Pécheresse, repentante, femme ayant vécu dans l’opulence et ascète, femme du monde, ermite. Marie Madeleine est tout cela à la fois. La rétrospective montre aussi son érotisation, au XVIIe et au XIXe siècle. Elle est une sainte particulièrement populaire. « Elle est entre Ève (cause de toutes les fautes) et Marie la Vierge », explique Pierre-Gilles Girault, administrateur du Monastère royal de Brou et co-commissaire de l’exposition. Elle est un modèle auquel il est plus facile de s’identifier, c’est ce qui a fait son succès. Très proche de Jésus (voir ci-contre), elle était aussi parmi ceux qui ont vécu les derniers moments importants de sa vie. Le culte de Marie Madeleine particulièrement important au Moyen-Âge, connaît un renouveau au XIXe siècle. Aujourd’hui encore, la sainte inspire de nombreux artistes. Le Monastère propose également un autre parcours qui met en lumière la dévotion de Marguerite d’Autriche pour la sainte. Elle est présente dans la statuaire, sur les vitraux de l’église, et dans les collections permanentes du musée.

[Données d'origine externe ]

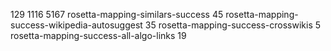 129
1116
5167
rosetta-mapping-similars-success 45
rosetta-mapping-success-wikipedia-autosuggest 35
rosetta-mapping-success-crosswikis 5
rosetta-mapping-success-all-algo-links 19
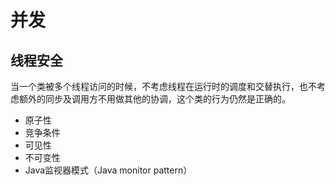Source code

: # 并发

## 线程安全

当一个类被多个线程访问的时候，不考虑线程在运行时的调度和交替执行，也不考虑额外的同步及调用方不用做其他的协调，这个类的行为仍然是正确的。

- 原子性
- 竞争条件
- 可见性
- 不可变性
- Java监视器模式（Java monitor pattern）
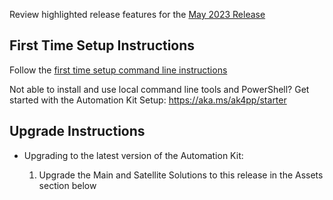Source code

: Review highlighted release features for the [May 2023 Release](https://microsoft.github.io/powercat-automation-kit/releases/may-2023/)

## First Time Setup Instructions

Follow the [first time setup command line instructions](https://microsoft.github.io/powercat-automation-kit/get-started/install)

Not able to install and use local command line tools and PowerShell? Get started with the Automation Kit Setup: https://aka.ms/ak4pp/starter

## Upgrade Instructions

- Upgrading to the latest version of the Automation Kit:
  
  1. Upgrade the Main and Satellite Solutions to this release in the Assets section below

> Marie Madeleine, la passion révélée. Jusqu’au 5 février, au monastère royal de Brou. Tél. 04 74 22 83 83 – brou@bourgenbresse.fr – www.monastere-de-brou.fr


Caroline Guérin


Marie Madeleine, femme multiple et disciple de Jésus


Marie Madeleine apparaît à de nombreuses reprises dans la Bible (13 fois dans les 4 évangiles). Dans l’Évangile de Luc, elle est une femme guérie d’une maladie grave. Un mal qui pourrait être physique ou moral. Décrite comme une femme élégante, elle pourrait être une princesse. Mais ailleurs, on parle d’elle comme d’une pécheresse, elle pourrait alors symboliser la femme adultère, la prostituée. Ce serait Marie Madeleine encore, qui, dans l’épisode intitulé Le repas chez Simon, se jette aux pieds du Christ avec du parfum. Elle peut être liée également au personnage de Marie de Béthanie, sœur de Marthe et Lazare. Lorsque Jésus ressuscite ce dernier, un repas est organisé en son honneur. Un repas au cours duquel elle verse du parfum sur les pieds de Jésus. Ce geste préfigure selon le Christ ceux qui seront effectués au moment de son ensevelissement. Après la mort de Jésus, Marie Madeleine le rencontre dans le jardin. Elle ne le reconnaît pas tout de suite. Lorsqu’elle le reconnaît enfin et s’approche de lui, il lui déclare : « Noli me tangere », ce que l’on pourrait traduire par « Ne me touche pas » ou « Ne me retiens pas ». Un lien très fort unit Marie Madeleine et Jésus. Elle est avec les femmes qui ont découvert le tombeau vide. C’est d’ailleurs à elle qu’il donne la mission d’aller annoncer sa résurrection. Pour certains, même si ce n’est pas la version officielle de l’Église, elle aurait été l’épouse du Christ.

Si elle symbolise la richesse et l’élégance, elle représente aussi le dénuement. Aristocrate qui aurait sombré dans la débauche par orgueil et aurait été sauvée par le Christ, elle s’est rachetée par une vie de pénitence. Elle a choisi de se retirer et de vivre les 30 dernières années de sa vie dans la solitude, avant de connaître l’Assomption.